Ce qui me semble remarquable, c'est que nos héros ne connaissaient nullement le nom de ce personnage, mais ils le nomment malgré tout sur la couverture de la revue comme s'ils le connaissaient depuis toujours. Pourtant, il n'y a jamais de chance de tuer un personnage surnaturel à l'aide d'une voiture et il n'y a aucune raison de freiner afin d'éviter de l'écrabouiller (d'autant plus qu'il représente la Mort). Fournier suppose que ses lecteurs possèdent les mêmes codes narratifs que lui et en cela il se trompe.
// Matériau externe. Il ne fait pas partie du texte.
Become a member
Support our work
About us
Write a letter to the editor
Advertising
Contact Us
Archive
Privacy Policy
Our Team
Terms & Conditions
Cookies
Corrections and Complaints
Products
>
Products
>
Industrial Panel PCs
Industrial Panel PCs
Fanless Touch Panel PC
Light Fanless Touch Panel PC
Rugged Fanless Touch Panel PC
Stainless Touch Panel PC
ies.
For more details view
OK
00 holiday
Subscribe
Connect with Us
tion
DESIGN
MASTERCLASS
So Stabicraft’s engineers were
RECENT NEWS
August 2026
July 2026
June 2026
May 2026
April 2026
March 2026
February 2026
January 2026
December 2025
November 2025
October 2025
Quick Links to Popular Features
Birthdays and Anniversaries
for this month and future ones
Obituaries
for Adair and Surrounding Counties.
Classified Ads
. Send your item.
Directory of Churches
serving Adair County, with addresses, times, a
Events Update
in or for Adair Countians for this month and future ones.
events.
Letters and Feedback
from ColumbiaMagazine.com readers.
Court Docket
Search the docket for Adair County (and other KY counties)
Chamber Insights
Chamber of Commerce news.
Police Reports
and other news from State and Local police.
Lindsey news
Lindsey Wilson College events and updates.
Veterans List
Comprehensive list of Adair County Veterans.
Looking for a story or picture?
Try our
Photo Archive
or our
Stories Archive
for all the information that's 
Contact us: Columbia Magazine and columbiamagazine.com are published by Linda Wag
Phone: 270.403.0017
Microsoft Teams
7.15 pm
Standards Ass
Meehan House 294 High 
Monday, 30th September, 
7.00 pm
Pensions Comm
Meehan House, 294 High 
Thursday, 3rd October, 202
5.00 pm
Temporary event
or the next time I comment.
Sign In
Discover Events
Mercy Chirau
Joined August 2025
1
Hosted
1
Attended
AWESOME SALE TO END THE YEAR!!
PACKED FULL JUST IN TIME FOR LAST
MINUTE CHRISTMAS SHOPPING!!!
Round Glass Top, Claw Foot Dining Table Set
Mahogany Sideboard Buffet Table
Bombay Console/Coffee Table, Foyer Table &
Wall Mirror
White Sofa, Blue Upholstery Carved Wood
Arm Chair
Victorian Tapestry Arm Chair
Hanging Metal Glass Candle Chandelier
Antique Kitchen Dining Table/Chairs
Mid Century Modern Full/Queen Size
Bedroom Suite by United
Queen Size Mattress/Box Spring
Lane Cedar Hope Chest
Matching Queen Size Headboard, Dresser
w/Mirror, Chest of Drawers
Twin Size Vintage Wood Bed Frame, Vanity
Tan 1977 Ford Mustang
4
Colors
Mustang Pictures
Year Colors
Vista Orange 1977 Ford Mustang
Que voyons-nous dans le paysage un peu lunaire ? Une sorte de centrale nucléaire qui apparaît sous la forme d'explosions. Soit. Et c'est le personnage annonçant la mort qui arrive pour barrer le chemin des héros. Le tout dans un costume du plus pur XVIIIe siècle avec bâton, cheveux longs et chapeau breton à l'appui. Il y a juste quelques petites choses qui me dérangent dans cette démonstration. L'Ankou est la représentation de la mort et comment pourrait-on tuer la mort en voiture ? L'Ankou est contre la centrale nucléaire parce qu'il est le gardien de la tradition ancestrale et qu'il entend garder le monopole de la mort. Mais pourquoi l'épargner ? Que veut dire cette image d'un autre âge ?
Quand on prend l'image de l'album, cela ne va pas mieux. On a toujours l'Ankou en figure surplombante et inquiétante, mais c'est la figure protectrice de la Bretagne alors même si c'est le voyageur de la mort qui porte ici un bâton et non plus une faux et qu'il ne ressemble plus à un squelette. C'est un Ankou présentable et plus acceptable qui nous est donné. On voit aussi la très jolie Ororéa qui est une pièce rapportée depuis sa Polynésie natale et puis Spip en fin de cortège (parce qu'il n'y a plus de marsupilami), mais où est le sens ? Fantasio rigole, Ororéa sourit parce qu'elle est en représentation (c'est l'ingrédient féminin nécessaire et indispensable à cette époque pour les adolescents masculins dont les hormones travaillent), Spirou seul est inquiet, et tout le monde défile comme si les choses étaient entendues. Je ne sais quoi penser.
Je vais me faire engueuler par Jacques C., je le sens. Mettre en doute la dignité des Bretons est une chose ignoble que je n'aurais jamais dû commettre. Je le regrette par avance et je présente des demandes d'excuses.